Antioch has been a rich environment that has helped Villalobos flourish. Studying here has taught her how to put her skills into use and be of service. She says, “I am realizing which weapons in my sacred arsenal are strongest—nonviolent communication, writing, storytelling, public speaking, coaching, strategizing, creativity, resilience, vision, vulnerability, truth-telling—as well as discerning which business, team leadership, and personal development skills I bring to the table.”

She has found her voice and has spoken through both her artistry and in her role championing social justice. In May 2019, Villalobos spoke and participated on behalf of ThePeople.Org,  an organization that works to address issues and find commonalities in what affects everyday Americans.

Across the border in Canada, she has relished her renewed connection with her indigenousness and her people, speaking out against the Site C Dam project which is being built along the Peace River in British Columbia. She is particularly concerned about how the completion of this project would lead to harm to area ecology, ruining farmland, violating held treaties, and imperiling the safety and sustainability of Indigenous bands, and preventing the restoration of the Yellowstone to Yukon migration and wildlife corridor. (Read a recent environmental report on this project here.) This year, Villalobos also became an Elder in her Indigenous community, and she is planning to begin an intensive Stl’atl’imx language BA study program towards language fluency this coming fall.

A woman wearing glasses speaks into a large microphone, evidently reading from an ipad she holds in her hand.
Cara Mia speaking at a Site C rally (Photo credit: Cara Mia Villalobos)

With newfound confidence, she has recaptured her inner power and is, once again, filled with purpose. She stands in her truth now, because it’s hers to speak and because it is required for service to the greatest good. Speaking the truth and championing for others is her joy and passion. Each time she speaks, a layer of shame unfurls itself, from her, her ancestors, and by law of interconnection, from us all, revealing a powerful woman who has devoted her life to creating love and being of service.

“Wherever we are—our homes, at work, simply walking amongst one another—we belong to one another,” she says. “We’re interconnected. That is not an opinion, it is a fact which predates any of us.”

She is committed to doing the work that helps people, organizations, and institutions to recognize and honor that interconnection. As she sees it, only by doing this can we harness our interconnectedness for the “mutual evolution” to transform ourselves, our communities, our environmental practices, and our human-made-and-run institutions. As she explains it, “My path somehow revolves around changing the hearts and minds of people, tapping into ancient wisdom to help heal societal wounds and division, and helping to restitch the tattered remains of the natural world before it is too late.”
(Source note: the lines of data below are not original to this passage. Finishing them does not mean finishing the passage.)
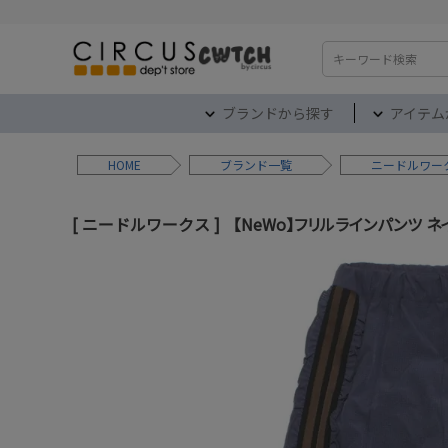
検索
ブランドから探す
アイテム
HOME
ブランド
ニードルワー
ニードルワークス
【NeWo】フリルラインパンツ 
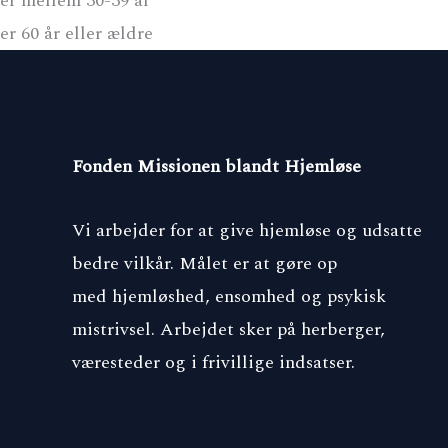
er mellem 30-39 år
er 60 år eller ældre
Fonden Missionen blandt Hjemløse
Vi arbejder for at give hjemløse og udsatte
bedre vilkår. Målet er at gøre op
med hjemløshed, ensomhed og psykisk
mistrivsel. Arbejdet sker på herberger,
væresteder og i frivillige indsatser.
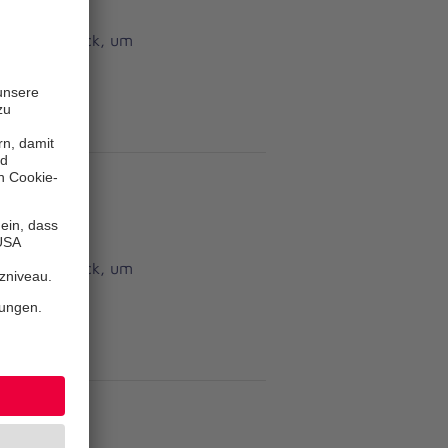
ein Knopfdruck, um
ein Knopfdruck, um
Now that the shame is gone, Villalobos has accepted her role as a conduit where truth and knowledge can flow and help us all to decolonize. By choosing to speak, her voice empowers others, thundering back to her ancestors. Her voice is healing their shame. Her truth is healing their shame. And it’s pointing the way to a better world for everyone.

“It’s time for an Age of Humanity,” she says. “Going into this era I want every one of us—the willing and resistant—to recognize the light and power that exists within us all, singularly, which becomes amplified by our connectivity, and which just waits for us to tap into it for our collective good, planetary survival, and our evolution.